*Work instruction*. Whichever lines of the entries hold the word "provides" should be identified and copied.

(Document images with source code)
○ ○ ○ ○ ○
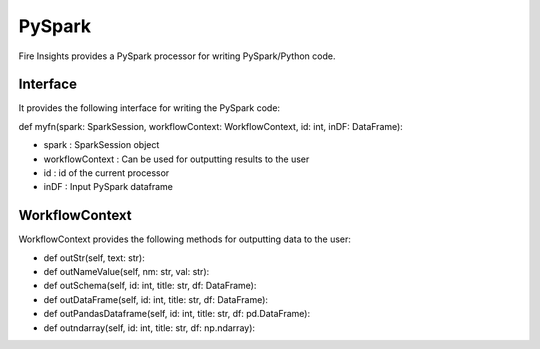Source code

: PySpark
=======

Fire Insights provides a PySpark processor for writing PySpark/Python code.

Interface
---------

It provides the following interface for writing the PySpark code:

def myfn(spark: SparkSession, workflowContext: WorkflowContext, id: int, inDF: DataFrame):

* spark : SparkSession object
* workflowContext : Can be used for outputting results to the user
* id : id of the current processor
* inDF : Input PySpark dataframe


WorkflowContext
---------------

WorkflowContext provides the following methods for outputting data to the user:

* def outStr(self, text: str):
* def outNameValue(self, nm: str, val: str):
* def outSchema(self, id: int, title: str, df: DataFrame):
* def outDataFrame(self, id: int, title: str, df: DataFrame):
* def outPandasDataframe(self, id: int, title: str, df: pd.DataFrame):
* def outndarray(self, id: int, title: str, df: np.ndarray):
○ ○ ○ ○ ○
*Response box*.
Fire Insights provides a PySpark processor for writing PySpark/Python code.
It provides the following interface for writing the PySpark code:
WorkflowContext provides the following methods for outputting data to the user:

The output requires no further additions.